# Scarlett's 13 Today!!!



## GregK (Sep 4, 2006)

She's the last remaining member of my original pack that started in 1988. Had her to my vet today and she had a good check up. Should get blood test results tomorrow.


----------



## Loneforce (Feb 12, 2012)

:birthday: I hope you ment 1998 not 88


----------



## GregK (Sep 4, 2006)

Nope, 1988 is when my first pack started. They were all still around when we got Scarlett.


----------



## Loneforce (Feb 12, 2012)

wow thats awesome!!!


----------



## Wolfiesmom (Apr 10, 2010)

Happy Birthday, Scarlett!


----------



## KZoppa (Aug 14, 2010)

Happy birthday pretty girl!!!


----------



## robinhuerta (Apr 21, 2007)

How very wonderful! Have a Happy Birthday Scarlett!...may you share more birthdays with the family that loves you!


----------



## Emoore (Oct 9, 2002)

Happy birthday you sweet, pretty girl!


----------



## Lynn_P (Mar 17, 2004)

Happy Birthday Scarlett.. you look gorgeous young lady!! Wishing you many more years of joy!!


----------



## Miss Molly May (Feb 19, 2010)

Molly, Chewy, Angie and Marky would love to wish you a very FUNtastic Birthday! Hope you get spoiled rotten with treats, toys and maybe even a nice rub down! Wishing you many more birthdays!


----------



## Courtney (Feb 12, 2010)

Bless her heart. Happy Birthday pretty girl


----------



## DanielleOttoMom (May 11, 2010)

Happy Birthday pretty girl!!


----------



## Josie/Zeus (Nov 6, 2000)

Happy Birthday!!!


----------



## Daisy&Lucky's Mom (Apr 24, 2011)

Happy 13th Birthday Scarlett. Daisy and Lucky hope you have an awsome day w/ treats,toys and fun.


----------



## GSDLoverII (May 12, 2004)

Wow 13!!! She looks great!!
Happy Birthday Pretty Scarlett!
:birthday:


----------



## GregK (Sep 4, 2006)

Thanks everyone!

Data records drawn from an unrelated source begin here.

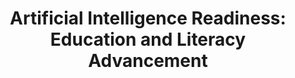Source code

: ---
id: airise
title: "Artificial Intelligence Readiness: Education and Literacy Advancement"
title_project: "Artificial Intelligence Readiness: Education and Literacy Advancement"
title_short: "AIrise"
period: "Okt 23 – Mär 24 (6 Monate)" 
round: "3"
lecture2go: 
uhh_url: "https://www.hcl.uni-hamburg.de/ddlitlab/data-literacy-studierendenprojekte/dritte-foerderrunde/airise.html"
students: "Dejan Simic, Gian-Luca Gücük"
mentor: "Stephan Leible"
text: |

    In der *Ära der digitalen Transformation* spielt Künstliche Intelligenz (KI), insbesondere generative KI, eine immer wichtigere Rolle in unserem Alltag und in der Arbeitswelt. Die Fähigkeit, KI-Technologien nicht nur zu nutzen, sondern auch zu verstehen und kritisch zu bewerten, wird zunehmend zu einer entscheidenden Kompetenz. Vor diesem Hintergrund gewinnt das Thema AI Literacy, also die Bildung im Bereich der Künstlichen Intelligenz, an Bedeutung. Noch spezifischer steht die *generative AI Literacy* im Fokus unseres Projekts AIrise, welches darauf abzielt, das Verständnis und die Fähigkeiten im Umgang mit generativen KI-Systemen zu erforschen und zu fördern. 

    Das Hauptziel von AIrise ist es, die verschiedenen Aspekte der AI Literacy und generativen AI Literacy zu untersuchen und zu definieren. Dazu gehören:

    1. **Grundverständnis von KI und generativer KI**: Es wird erforscht, wie tief das Grundwissen über KI und speziell generative KI in unterschiedlichen Bevölkerungsgruppen und Berufsfeldern verankert ist.
    2. **Ethik und gesellschaftliche Auswirkungen**: Ein weiteres Untersuchungsfeld ist das Bewusstsein und die Meinung zu ethischen Aspekten und den sozialen Auswirkungen generativer KI-Technologien zu erfassen.
    3. **Praktische Anwendungsfähigkeiten**: Es wird evaluiert, welche Erfahrungen Menschen mit generativen KI-Tools bisher gemacht haben und in welchen Anwendungsfällen und -Bereichen sie diese nutzen und welche Fähigkeiten dafür benötigt werden.
    4. **Kritische Bewertung von KI-Outputs**: Außerdem umfasst ein wichtiger Teil des Projekts die kritische Betrachtung, wie Menschen die Ergebnisse von KI-Systemen reflektieren, bewerten und hinterfragen.

    AIrise stützt sich auf einer umfangreichen Umfrage mit quantitativen und qualitativen Anteilen in den Bereichen KI und generative KI sowie auf Basis grauer Literatur in Form praktischer Fallbeispiele und der Erfahrungen durch KI-thematisierende Lehrveranstaltungen der Universität Hamburg.

    Das AIrise Projekt zielt darauf ab, ein tieferes Verständnis für die *Bedeutung und die Herausforderungen* von AI Literacy und generativer AI Literacy zu entwickeln. Ein gesellschaftliches Bestreben sollte die Erhöhung der KI-Kompetenzen sein, um die Chancengleichheit zu verbessern, Innovationen zu fördern und das volle Potenzial der Technologie für ein breiteres Spektrum an Nutzern zugänglich zu machen. Unsere Erkenntnisse können beispielsweise die zukünftige Entwicklung von Curricula und Schulungskonzepten, wie Lehrveranstaltungen, Workshops und ähnliche Formate, unterstützen.

    Das Projekt wurde zum 01.02.2024 inhaltlich angepasst, da das Studierendenteam gewechselt hat.

image: "https://www.hcl.uni-hamburg.de/18771026/pexels-fauxels-3183150-733x414-219fd656c2aca754e820971fdd2475bc23db99dd.jpg"
image_credit: "fauxels / Pexels"
---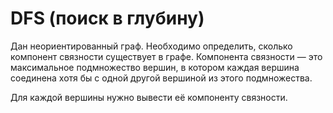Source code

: # DFS (поиск в глубину)

Дан неориентированный граф. Необходимо определить, сколько компонент связности существует в графе. Компонента связности — это максимальное подмножество вершин, в котором каждая вершина соединена хотя бы с одной другой вершиной из этого подмножества.

Для каждой вершины нужно вывести её компоненту связности.
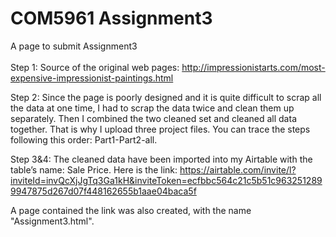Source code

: # COM5961 Assignment3
 A page to submit Assignment3
<br>
<br>
Step 1:
Source of the original web pages: 
http://impressionistarts.com/most-expensive-impressionist-paintings.html

Step 2:
Since the page is poorly designed and it is quite difficult to scrap all the data at one time, I had to scrap the data twice and clean them up separately. Then I combined the two cleaned set and cleaned all data together. That is why I upload three project files. You can trace the steps following this order: Part1-Part2-all.

Step 3&4: 
The cleaned data have been imported into my Airtable with the table’s name: Sale Price.
Here is the link: https://airtable.com/invite/l?inviteId=invQcXjJgTq3Ga1kH&inviteToken=ecfbbc564c21c5b51c9632512899947875d267d07f448162655b1aae04baca5f

A page contained the link was also created, with the name "Assignment3.html".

Blood work came back good, btw.


----------



## GSDLoverII (May 12, 2004)

That's Great!!!
:thumbup:


----------



## RebelGSD (Mar 20, 2008)

Happy Birthday beautiful! 
Hope you got some yummy birthday treats


----------



## GSD07 (Feb 23, 2007)

Happy Birthday Scarlett :wub:


----------